Но здание и само то, что я здесь учился, не произвели на моих друзей никакого впечатления. В самом деле, за всякую память мы должны платить сначала свежими, горячими чувствами. Не израсходуешь чувств сегодня, не будешь вспоминать завтра или через год. Мы проходим равнодушно мимо десятков домов, а ведь каждый из них для кого-нибудь яркая, хорошая ли, дурная ли, память.
Помню, как однажды на московской улице я чуть не налетел (при быстрой ходьбе) на Владимира Александровича Луговского. Поэт стоял среди тротуара, опираясь на клюшку, огромный, с приоткинутой назад седовласой породистой головой.

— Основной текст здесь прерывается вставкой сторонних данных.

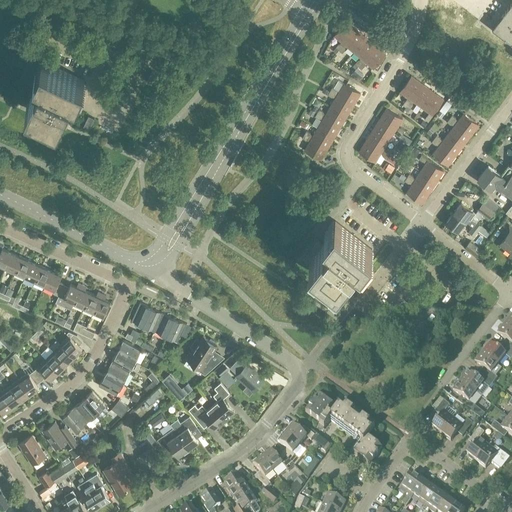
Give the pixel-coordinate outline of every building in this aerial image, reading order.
[(511,43),(511,44),(511,2),(510,5),(511,6),(511,7),(510,10),(508,8),(503,15),(505,17),(500,22),(498,21),(492,29),(505,39),(505,38),(511,43)] [(347,21),(334,36),(342,42),(341,44),(339,44),(336,48),(339,51),(357,30),(347,21)] [(357,30),(339,51),(342,53),(345,50),(346,48),(347,47),(354,53),(366,38),(357,30)] [(356,70),(376,46),(366,38),(354,53),(361,59),(360,60),(358,60),(353,67),(356,70)] [(376,46),(358,67),(362,70),(365,66),(365,64),(366,63),(373,69),(386,54),(376,46)] [(42,60),(35,77),(38,78),(35,85),(37,86),(27,107),(59,122),(73,94),(78,97),(86,81),(42,60)] [(358,78),(362,74),(356,69),(353,74),(358,78)] [(151,75),(149,79),(147,83),(152,85),(157,74),(152,72),(151,75)] [(407,107),(423,85),(412,76),(399,93),(407,99),(402,105),(406,108),(407,107)] [(332,88),(330,92),(354,106),(361,94),(344,84),(339,92),(332,88)] [(433,92),(423,85),(407,107),(410,109),(413,106),(413,104),(414,102),(422,108),(433,92)] [(347,117),(354,106),(330,92),(328,95),(332,98),(334,98),(335,99),(330,107),(347,117)] [(443,100),(433,92),(422,108),(429,113),(424,120),(428,122),(434,115),(433,115),(443,100)] [(347,117),(330,107),(326,115),(324,114),(323,112),(319,110),(317,113),(341,127),(347,117)] [(386,109),(379,120),(403,135),(405,131),(401,128),(399,129),(398,128),(403,119),(386,109)] [(334,138),(341,127),(317,113),(315,117),(319,120),(321,119),(322,120),(318,128),(334,138)] [(449,119),(471,136),(479,126),(464,114),(458,121),(456,120),(456,119),(452,116),(449,119)] [(89,116),(84,127),(90,130),(95,119),(89,116)] [(464,146),(471,136),(449,119),(447,123),(451,125),(452,126),(454,127),(448,134),(464,146)] [(373,131),(389,141),(394,133),(396,134),(396,136),(400,138),(403,135),(379,120),(373,131)] [(304,135),(328,149),(334,138),(318,128),(313,136),(311,136),(311,134),(306,131),(304,135)] [(373,131),(366,141),(389,156),(391,152),(387,150),(386,150),(384,149),(389,141),(373,131)] [(456,156),(464,146),(448,134),(442,141),(441,140),(440,139),(437,136),(434,139),(456,156)] [(321,160),(328,149),(304,135),(302,139),(306,141),(308,141),(310,142),(305,150),(321,160)] [(449,165),(456,156),(434,139),(431,143),(435,145),(437,146),(438,147),(433,154),(449,165)] [(387,160),(389,156),(366,141),(359,152),(375,163),(381,154),(382,155),(383,157),(387,160)] [(414,147),(409,154),(416,158),(421,151),(414,147)] [(420,172),(437,182),(444,172),(428,161),(429,160),(421,156),(419,160),(425,164),(420,172)] [(386,170),(392,174),(395,168),(389,165),(386,170)] [(488,166),(478,179),(491,189),(495,185),(501,189),(511,198),(511,205),(506,214),(511,218),(511,168),(510,167),(508,166),(511,169),(511,174),(507,181),(501,176),(488,166)] [(430,193),(437,182),(420,172),(415,180),(414,179),(413,177),(409,174),(407,178),(430,193)] [(423,204),(430,193),(407,178),(404,182),(408,184),(410,184),(412,185),(407,193),(423,204)] [(454,213),(466,222),(468,219),(470,221),(475,214),(461,203),(454,213)] [(483,204),(478,211),(489,219),(494,213),(483,204)] [(463,225),(466,222),(454,213),(446,223),(460,234),(466,227),(463,225)] [(324,245),(310,263),(338,285),(357,260),(361,264),(372,250),(335,221),(325,235),(328,238),(323,244),(324,245)] [(476,223),(473,227),(478,232),(482,227),(476,223)] [(506,237),(500,245),(511,254),(511,258),(511,259),(511,260),(511,259),(511,228),(509,226),(503,235),(506,237)] [(469,232),(475,236),(478,232),(473,227),(469,232)] [(470,242),(465,249),(477,258),(482,251),(470,242)] [(0,267),(5,270),(12,253),(2,249),(0,253),(0,252),(0,267)] [(22,258),(12,253),(5,270),(15,274),(22,258)] [(32,262),(22,258),(15,274),(24,279),(32,262)] [(42,267),(32,262),(24,279),(34,283),(42,267)] [(42,267),(34,283),(44,288),(52,271),(42,267)] [(52,271),(44,288),(54,292),(53,294),(59,297),(64,285),(59,283),(62,276),(52,271)] [(71,310),(74,304),(83,285),(78,283),(77,287),(71,284),(69,287),(64,285),(59,297),(56,303),(71,310)] [(3,285),(0,291),(0,292),(6,295),(9,288),(3,285)] [(87,287),(83,285),(74,304),(84,308),(91,294),(85,291),(87,287)] [(84,308),(94,313),(102,294),(98,292),(96,296),(91,294),(84,308)] [(106,296),(102,294),(94,313),(104,317),(111,303),(105,300),(106,296)] [(132,322),(143,327),(152,308),(140,303),(132,322)] [(163,313),(152,308),(143,327),(155,332),(163,313)] [(166,337),(175,319),(163,313),(155,332),(166,337)] [(186,324),(175,319),(166,337),(178,343),(186,324)] [(77,323),(74,331),(81,334),(84,328),(86,329),(87,327),(77,323)] [(511,330),(504,325),(503,326),(500,327),(497,330),(498,332),(497,334),(507,342),(503,347),(511,353),(511,330)] [(95,333),(86,329),(84,328),(81,334),(92,339),(95,333)] [(69,336),(61,344),(74,357),(82,349),(79,346),(83,342),(77,336),(69,332),(67,334),(69,336)] [(195,350),(192,354),(188,360),(201,369),(199,371),(205,375),(216,365),(211,362),(212,360),(209,358),(217,346),(216,345),(217,343),(211,339),(209,341),(203,337),(200,342),(196,339),(190,347),(195,350)] [(123,341),(117,353),(135,362),(141,351),(123,341)] [(67,365),(74,357),(61,344),(54,352),(67,365)] [(511,359),(511,353),(503,347),(500,352),(489,344),(488,345),(485,345),(483,348),(483,351),(482,353),(498,365),(504,356),(511,361),(511,359)] [(59,372),(67,365),(54,352),(46,360),(59,372)] [(129,374),(135,362),(117,353),(111,364),(129,374)] [(498,365),(482,353),(474,362),(485,370),(481,375),(493,384),(497,379),(491,374),(498,365)] [(59,372),(46,360),(34,371),(42,381),(47,376),(51,380),(59,372)] [(129,374),(111,364),(105,375),(123,385),(129,374)] [(247,364),(236,376),(253,392),(265,380),(247,364)] [(221,376),(227,371),(229,370),(225,365),(217,371),(221,376)] [(29,373),(20,380),(30,395),(39,388),(37,385),(42,381),(34,371),(30,375),(29,373)] [(461,379),(460,381),(475,394),(482,385),(488,389),(493,384),(481,375),(477,380),(467,372),(466,373),(463,374),(461,377),(461,379)] [(117,396),(123,385),(105,375),(99,386),(117,396)] [(169,375),(162,381),(180,401),(193,389),(188,384),(182,389),(169,375)] [(21,401),(30,395),(20,380),(11,386),(21,401)] [(475,394),(460,381),(458,383),(456,383),(453,386),(453,389),(452,391),(463,399),(459,404),(470,413),(475,407),(468,402),(475,394)] [(218,401),(212,406),(225,421),(235,412),(224,399),(230,394),(221,383),(214,388),(218,392),(213,396),(218,401)] [(163,384),(144,402),(148,407),(152,403),(156,406),(162,400),(159,396),(167,389),(163,384)] [(11,386),(2,392),(12,407),(21,401),(11,386)] [(0,408),(3,414),(12,407),(2,392),(0,393),(0,408)] [(92,392),(83,400),(96,416),(106,407),(92,392)] [(333,408),(317,397),(305,414),(319,425),(316,429),(317,429),(319,426),(323,430),(329,422),(324,419),(333,408)] [(96,416),(83,400),(73,408),(87,424),(90,427),(99,419),(96,416)] [(119,400),(115,405),(125,413),(129,408),(119,400)] [(439,433),(441,435),(453,419),(444,412),(449,406),(443,402),(435,413),(439,417),(431,428),(433,429),(433,431),(436,434),(439,433)] [(362,444),(367,439),(374,429),(344,406),(340,404),(329,419),(344,430),(362,444)] [(125,413),(115,405),(112,409),(121,417),(125,413)] [(215,429),(225,421),(212,406),(207,410),(202,405),(198,409),(195,405),(189,410),(198,421),(204,416),(215,429)] [(87,424),(73,408),(64,417),(77,432),(87,424)] [(153,427),(164,419),(160,414),(149,422),(153,427)] [(184,430),(178,435),(189,451),(196,446),(195,444),(198,442),(191,431),(197,427),(190,417),(180,424),(184,430)] [(453,419),(441,435),(450,442),(458,432),(463,435),(472,424),(474,425),(477,421),(473,418),(469,422),(466,420),(462,426),(453,419)] [(511,422),(507,419),(500,427),(494,423),(490,428),(501,437),(505,432),(511,437),(511,422)] [(55,422),(43,431),(55,449),(67,440),(72,448),(78,444),(68,430),(63,433),(55,422)] [(284,434),(299,446),(306,438),(310,441),(314,437),(303,428),(300,433),(291,425),(284,434)] [(474,461),(475,462),(488,446),(479,439),(484,433),(478,429),(469,440),(474,444),(466,455),(468,456),(468,459),(471,461),(474,461)] [(148,431),(142,436),(149,445),(155,440),(148,431)] [(183,455),(189,451),(178,435),(171,439),(167,433),(158,440),(165,451),(171,446),(178,456),(182,454),(183,455)] [(292,455),(299,446),(284,434),(277,442),(286,450),(282,455),(291,465),(295,468),(300,461),(292,455)] [(33,465),(46,456),(32,436),(19,444),(33,465)] [(367,439),(362,444),(353,456),(369,467),(381,450),(367,439)] [(326,443),(321,449),(325,453),(330,446),(326,443)] [(82,454),(76,446),(69,450),(74,458),(82,454)] [(488,446),(475,462),(485,469),(490,462),(500,470),(509,459),(495,448),(492,450),(488,446)] [(153,449),(137,458),(148,475),(162,467),(156,458),(158,457),(153,449)] [(291,465),(282,455),(276,459),(269,450),(261,457),(273,472),(282,465),(285,470),(291,465)] [(115,463),(104,470),(119,495),(133,486),(125,473),(131,470),(120,453),(112,458),(115,463)] [(73,461),(78,469),(88,463),(83,454),(73,461)] [(265,479),(273,472),(261,457),(252,464),(259,474),(253,478),(266,489),(270,486),(265,479)] [(73,461),(62,468),(67,476),(72,473),(70,469),(75,465),(73,461)] [(55,473),(60,482),(67,477),(62,468),(55,473)] [(48,472),(39,477),(46,487),(54,482),(48,472)] [(400,503),(402,505),(421,481),(411,474),(398,492),(404,496),(400,503)] [(236,475),(230,479),(249,508),(251,511),(258,511),(255,506),(258,504),(252,494),(251,495),(243,484),(242,484),(236,476),(237,476),(236,475)] [(305,483),(300,477),(295,481),(296,483),(300,487),(305,483)] [(249,508),(230,479),(224,484),(226,487),(224,488),(228,494),(228,493),(233,500),(239,508),(233,511),(244,511),(249,508)] [(97,481),(89,486),(101,504),(109,499),(101,486),(97,481)] [(429,487),(421,481),(402,505),(405,507),(413,496),(419,501),(429,487)] [(101,504),(89,486),(81,491),(84,496),(92,510),(101,504)] [(419,511),(424,511),(438,493),(429,487),(419,501),(425,505),(419,511)] [(50,493),(47,488),(40,493),(43,498),(50,493)] [(261,497),(274,507),(280,499),(267,489),(261,497)] [(0,491),(0,510),(0,511),(9,504),(0,491)] [(211,492),(201,499),(205,505),(203,506),(206,511),(214,511),(213,510),(220,506),(211,492)] [(437,511),(447,499),(438,493),(424,511),(428,511),(431,509),(435,511),(437,511)] [(328,494),(322,505),(336,511),(340,511),(345,503),(328,494)] [(76,495),(67,500),(74,511),(86,511),(79,500),(76,495)] [(74,511),(67,500),(65,497),(61,500),(63,502),(58,506),(61,511),(62,511),(60,511),(74,511)] [(450,511),(455,505),(447,499),(437,511),(450,511)]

Я имел право остановиться рядом с ним и посмотреть, что его так заинтересовало. Ломали дом. Часть его, как бы отрезанная ножом, лежала грудой щебня, разноцветной штукатурки, деревянных обломков. Обнажилась внутренняя стена с ячейками многочисленных бывших комнат и дверью в одну из них, и на обоях светлое пятно от висевшей там раньше фотографии или картины.
– Справа стоял рояль, – поймав меня краешком глаза, начал объяснять Владимир Александрович, – Хозяйка превосходно играла. «Лесной царь» Шуберта – вы понимаете, что это значит? А там, где пятно на обоях, висела моя фотография. В ту дверь я иногда заходил и говорил: «Здравствуйте». Пойдем, пойдем, я хочу снова открыть эту дверь и постоять на пороге.
– Но порог теперь над пропастью, третий этаж. Эта дверь больше никуда не ведет. Она ведет в пустоту.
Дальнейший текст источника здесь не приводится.